Overview

Neutrophilic Asthma Study With Navarixin (MK-7123, SCH 527123) (MK-7123-017)(COMPLETED)

Status:
Completed

Trial end date:
2009-02-01

Target enrollment:
0

Participant gender:
All

Summary

4-Week Safety Study in Subjects with Neutrophilic Asthma

Phase:

Phase 2

Accepts Healthy Volunteers?

Details

Lead Sponsor:

Merck Sharp & Dohme Corp.

Criteria

Inclusion Criteria:

- 18 to <=70 years of age, either sex, any race.

- Induced sputum neutrophil count >=40% of total white blood cells and <10 million/mL at
Screening.

- Documented diagnosis of asthma (within past 5 years), determined by at least one of
the following: >=12% and 200 mL improvement in Forced Expiratory Volume in 1 second
(FEV1) post-bronchodilator, and/or airway hyperresponsiveness (eg, positive
methacholine challenge <8 mg/mL).

- Nonsmoker or previous smoker with cumulative smoking history less than 20 pack-years
(pack-year = 20 cigarettes smoked daily for 1 year). Previous smokers may not have
smoked within 1 year prior to Screening.

- Must not have had an exacerbation of asthma for 4 weeks prior to Screening and must be
on a stable medication regimen for asthma at least 4 weeks prior to Screening.

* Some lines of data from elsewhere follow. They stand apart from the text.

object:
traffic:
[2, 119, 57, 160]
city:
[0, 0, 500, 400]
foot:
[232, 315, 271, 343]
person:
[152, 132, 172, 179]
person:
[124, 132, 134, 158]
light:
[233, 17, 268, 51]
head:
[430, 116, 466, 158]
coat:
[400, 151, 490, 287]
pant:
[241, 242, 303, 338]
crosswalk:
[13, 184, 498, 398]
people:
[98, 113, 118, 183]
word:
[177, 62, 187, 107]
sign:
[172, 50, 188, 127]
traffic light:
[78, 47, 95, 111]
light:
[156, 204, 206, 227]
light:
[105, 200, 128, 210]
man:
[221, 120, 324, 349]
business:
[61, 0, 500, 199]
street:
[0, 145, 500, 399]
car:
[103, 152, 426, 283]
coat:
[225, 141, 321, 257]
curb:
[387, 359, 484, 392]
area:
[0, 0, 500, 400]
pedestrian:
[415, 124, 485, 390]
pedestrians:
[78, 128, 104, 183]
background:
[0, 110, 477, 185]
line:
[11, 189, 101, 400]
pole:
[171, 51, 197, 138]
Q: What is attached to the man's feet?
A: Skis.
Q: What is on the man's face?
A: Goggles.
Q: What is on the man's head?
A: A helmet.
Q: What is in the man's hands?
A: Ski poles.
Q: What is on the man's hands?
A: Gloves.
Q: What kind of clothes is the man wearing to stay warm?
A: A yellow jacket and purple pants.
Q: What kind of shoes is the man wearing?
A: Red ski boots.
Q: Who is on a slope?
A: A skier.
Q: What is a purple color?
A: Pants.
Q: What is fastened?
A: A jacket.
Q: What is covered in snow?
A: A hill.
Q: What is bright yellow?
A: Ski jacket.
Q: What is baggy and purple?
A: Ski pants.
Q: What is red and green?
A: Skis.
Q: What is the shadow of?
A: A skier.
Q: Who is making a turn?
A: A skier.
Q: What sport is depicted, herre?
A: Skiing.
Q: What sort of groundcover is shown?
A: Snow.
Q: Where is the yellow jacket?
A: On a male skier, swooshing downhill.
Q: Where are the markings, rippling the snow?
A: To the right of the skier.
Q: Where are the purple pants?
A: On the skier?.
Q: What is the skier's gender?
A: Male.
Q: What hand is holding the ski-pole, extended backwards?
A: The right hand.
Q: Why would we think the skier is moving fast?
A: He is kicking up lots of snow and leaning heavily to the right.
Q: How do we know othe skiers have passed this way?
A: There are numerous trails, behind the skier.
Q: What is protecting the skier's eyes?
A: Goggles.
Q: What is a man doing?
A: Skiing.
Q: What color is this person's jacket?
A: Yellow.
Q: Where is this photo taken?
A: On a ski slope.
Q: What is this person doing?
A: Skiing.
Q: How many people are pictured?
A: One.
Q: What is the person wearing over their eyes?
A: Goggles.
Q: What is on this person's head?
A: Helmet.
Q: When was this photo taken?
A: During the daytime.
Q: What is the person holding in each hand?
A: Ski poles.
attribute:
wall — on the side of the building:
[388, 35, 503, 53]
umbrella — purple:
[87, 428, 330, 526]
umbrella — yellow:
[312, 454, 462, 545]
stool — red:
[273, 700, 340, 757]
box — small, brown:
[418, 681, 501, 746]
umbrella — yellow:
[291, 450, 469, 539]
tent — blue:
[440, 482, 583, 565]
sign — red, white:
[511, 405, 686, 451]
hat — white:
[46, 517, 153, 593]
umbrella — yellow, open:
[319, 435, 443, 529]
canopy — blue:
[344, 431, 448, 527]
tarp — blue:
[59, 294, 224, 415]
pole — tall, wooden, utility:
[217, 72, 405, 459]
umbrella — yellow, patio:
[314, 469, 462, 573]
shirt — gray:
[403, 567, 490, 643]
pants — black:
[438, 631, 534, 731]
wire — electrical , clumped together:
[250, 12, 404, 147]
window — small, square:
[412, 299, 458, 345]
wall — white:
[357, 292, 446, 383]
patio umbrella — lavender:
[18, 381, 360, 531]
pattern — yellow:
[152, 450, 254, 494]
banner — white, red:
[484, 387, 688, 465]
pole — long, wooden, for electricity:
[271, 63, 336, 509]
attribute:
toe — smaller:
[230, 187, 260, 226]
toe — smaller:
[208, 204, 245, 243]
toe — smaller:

- Must be receiving >=800 mcg/day of beclomethasone dipropionate (BDP) or equivalent for
at least 3 months prior to Screening (and on stable dose for at least 4 weeks prior to
Screening).

- Must be willing to give written informed consent to participate in the study

- Must be capable of complying with the dosing regimen, adhere to the visit schedule,
and participate in all treatment procedures, including sputum induction.

- Female subject of childbearing potential must have a negative serum pregnancy test at
Screening and must be using a medically acceptable, highly effective, adequate form of
birth control (ie, failure rate <1% per year when used consistently and correctly)
prior to Screening and agree to continue using it while in the study (Screening and
Treatment Periods). Medically acceptable, highly effective forms of birth control are
hormonal implants, oral contraceptives, medically acceptable prescribed intrauterine
devices (IUDs), and monogamous relationship with a male partner who has had a
vasectomy. Female subject who is not of childbearing potential must have a medical
record of being surgically sterile (eg, hysterectomy, tubal ligation), or be at least
1 year postmenopausal. Absence of menses for at least 1 year will indicate that a
female is postmenopausal. A female subject should be encouraged to continue using a
highly effective method of birth control for 30 days following the end of treatment.

- Male subject must agree to use an adequate form of contraception for the duration of
the study and agree to have sexual relations only with women who use a highly
effective birth control method.

Exclusion Criteria:

- Chronic Obstructive Pulmonary Disease (COPD)/other relevant lung disease (other than
asthma).

- 4 weeks prior to/or Screening: upper/lower respiratory tract infection.

- Prohibited medications received more recently than indicated washout prior to
Screening

- Screening: Inadequate amount or difficulty producing sputum.

- Screening: Sputum neutrophil count over 10 million/mL.

- Screening: peripheral blood neutrophil (PBN) count <3000/µL.

- Post-bronchodilator FEV1 <1L.

- Clinically significant chronic infectious disease(s) (eg, Human Immunodeficiency Virus
[HIV], hepatitis B or C).

- Allergy/sensitivity to study drug/excipients.

- Breast-feeding, pregnant/intends to become pregnant during study.

- Requiring mechanical ventilation for respiratory event within 6 months of Screening.

- Medical condition(s) (eg, hematologic, cardiovascular, renal, hepatic, neurologic, or
metabolic) or medication that may interfere with effect of study medication.

- Within 30 days of Screening: any other investigational drug.

- Participation in any other clinical study.

- Part of the staff personnel involved with the study.

- Family member of investigational study staff.